-- Exercise --
Answer these questions from the interview transcript.
(a) What year does Pablo Srugo mention when he asks about the original idea?
(b) What does Saurav Chopra say was the primary focus instead of a mobile app?
(c) After the angel round, what kind of funding did they have a very hard time raising?

-- Document section --
— START —
Pablo Srugo (04:29):
The big logos always look for that, that’s right
Saurav Chopra (04:31):
The big logos and some startup experience helped to get the around going very quickly from some very, very good angel investors.
Pablo Srugo (04:39):
And I mean 2011, I'm thinking that was very much in that mobile right after the iPhone, a couple years after the iPhone era. Was the idea to build a mobile app, was that kind of the original thing?
Saurav Chopra (04:52):
Actually, mobile app was not really top of mind, really. Web was the focus primarily, but it was not just the mobile that was taking off, collective buying was taking off as well. So you had all types of iterations of Groupon going around, Groupon for this, Groupon for that. So that was the real kind of thesis around, hey, let's focus on B2B and SMB. But what was different then is that, to be honest with you, after the angel round, we had a very hard time raising any VC then to top up because no one wanted to touch SMB back then. So SMB was kind of a dirty word, right? The SMB businesses really did not make money. SaaS for SMBs was just not there yet, especially the micro SMBs and all that. So once we raised our annual, we did say, Hey, let's top it up with a few half a million more. But no VC wanted to touch us back then because SMBs was just, no one did SMB SaaS businesses back then.
— END —
[Data excerpts]
— START —
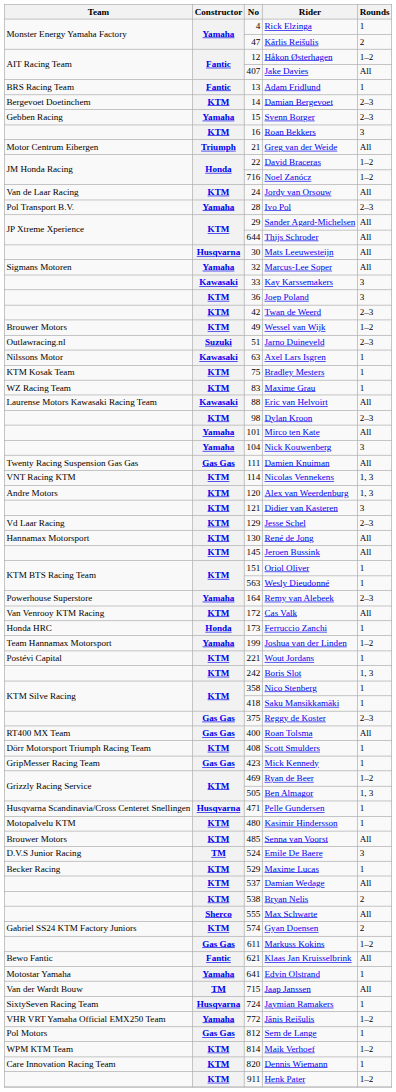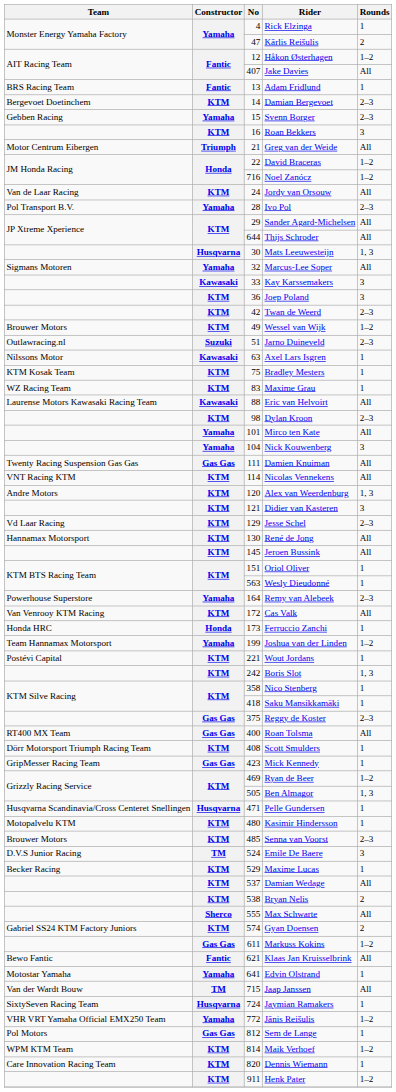Mats Leeuwesteijn | Rounds: All -> 1, 3
Nicolas Vennekens | Rounds: 1, 3 -> All
Senna van Voorst | Rounds: All -> 2–3
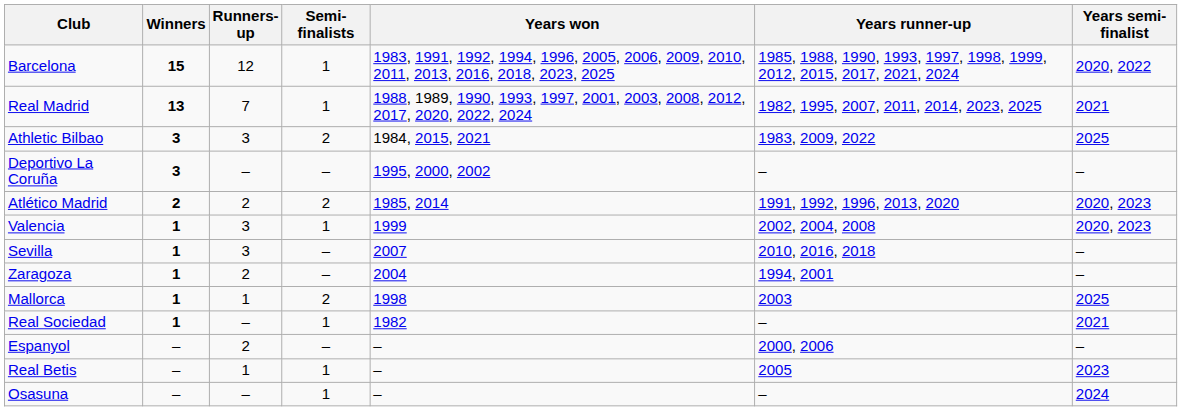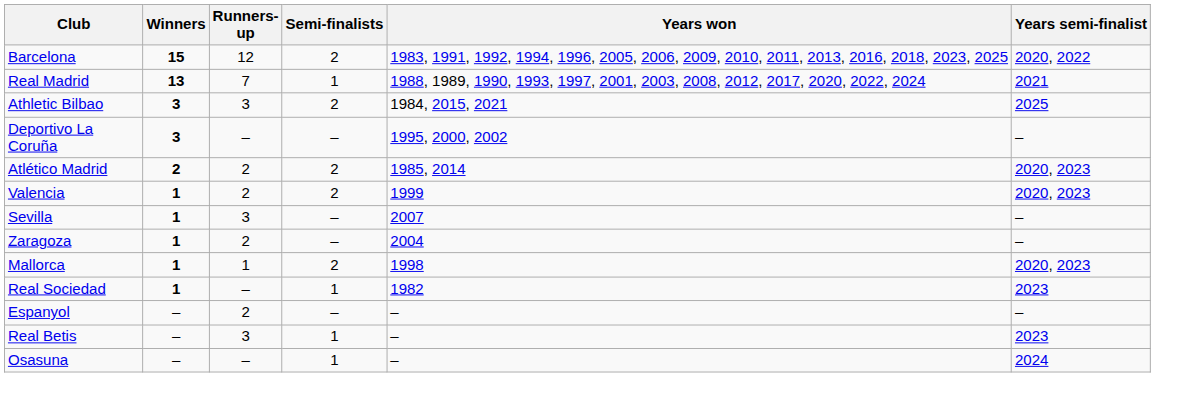- column: Years runner-up | 1985, 1988, 1990, 1993, 1997, 1998, 1999, 2012, 2015, 2017, 2021, 2024 | 1982, 1995, 2007, 2011, 2014, 2023, 2025 | 1983, 2009, 2022 | – | 1991, 1992, 1996, 2013, 2020 | 2002, 2004, 2008 | 2010, 2016, 2018 | 1994, 2001 | 2003 | – | 2000, 2006 | 2005 | –
Barcelona | Semi-finalists: 1 -> 2
Valencia | Runners-up: 3 -> 2
Valencia | Semi-finalists: 1 -> 2
Mallorca | Years semi-finalist: 2025 -> 2020, 2023
Real Sociedad | Years semi-finalist: 2021 -> 2023
Real Betis | Runners-up: 1 -> 3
— END —
-- Reply to the task --
(a) 2011
(b) Web
(c) VC funding